- **What is needed**: Update the records from the line that has "order: Lepidoptera" through the line that has "common name: Forest tent caterpillar", changing "scientific name" to "binomial name" and keeping everything else the same; give only those lines.

- **Data listing**:
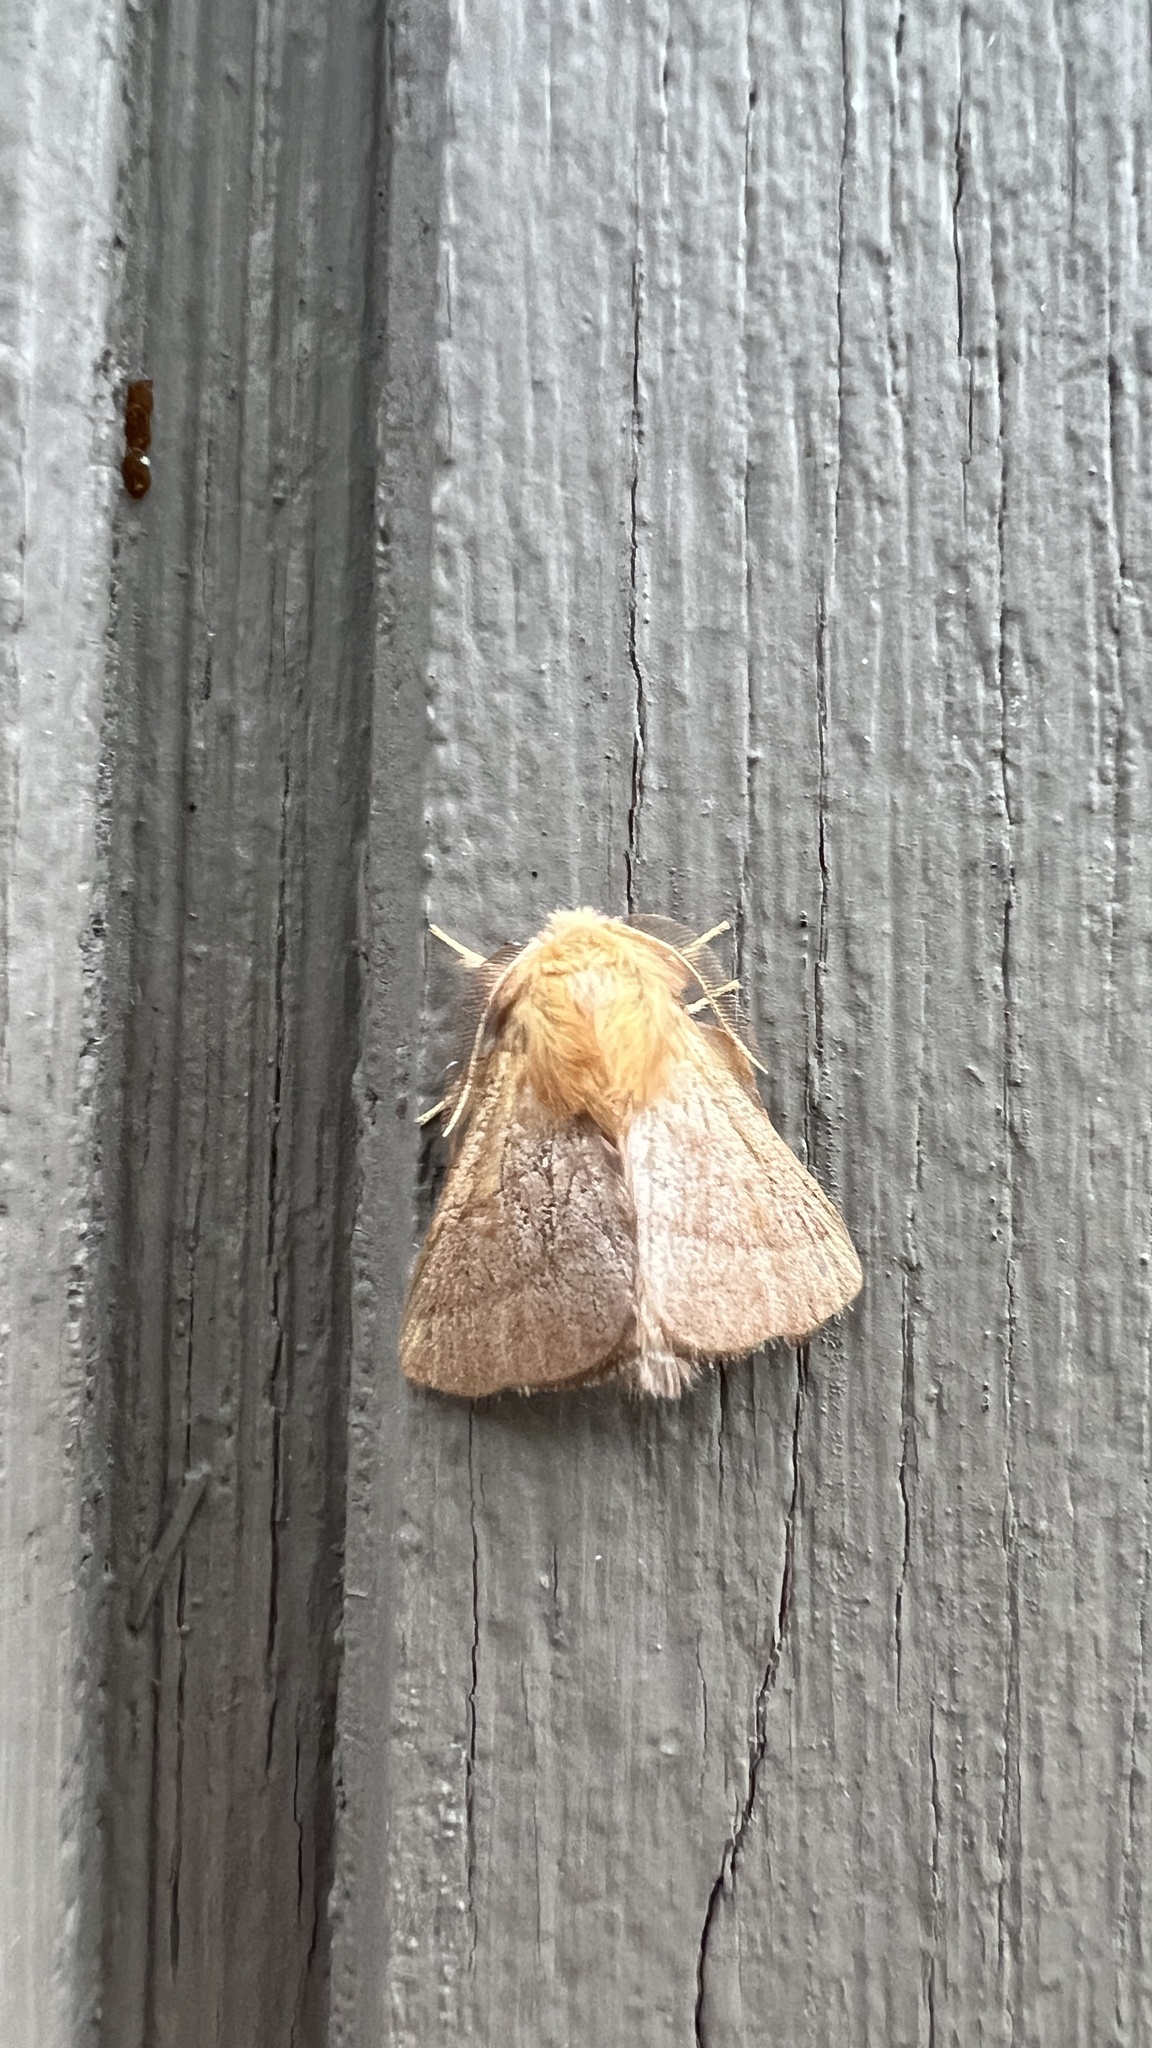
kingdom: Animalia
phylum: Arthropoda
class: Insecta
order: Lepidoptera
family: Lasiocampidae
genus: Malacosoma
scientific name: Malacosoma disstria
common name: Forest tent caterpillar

...

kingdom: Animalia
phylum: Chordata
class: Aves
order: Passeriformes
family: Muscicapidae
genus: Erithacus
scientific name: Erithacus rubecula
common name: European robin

- **Response**:
order: Lepidoptera
family: Lasiocampidae
genus: Malacosoma
binomial name: Malacosoma disstria
common name: Forest tent caterpillar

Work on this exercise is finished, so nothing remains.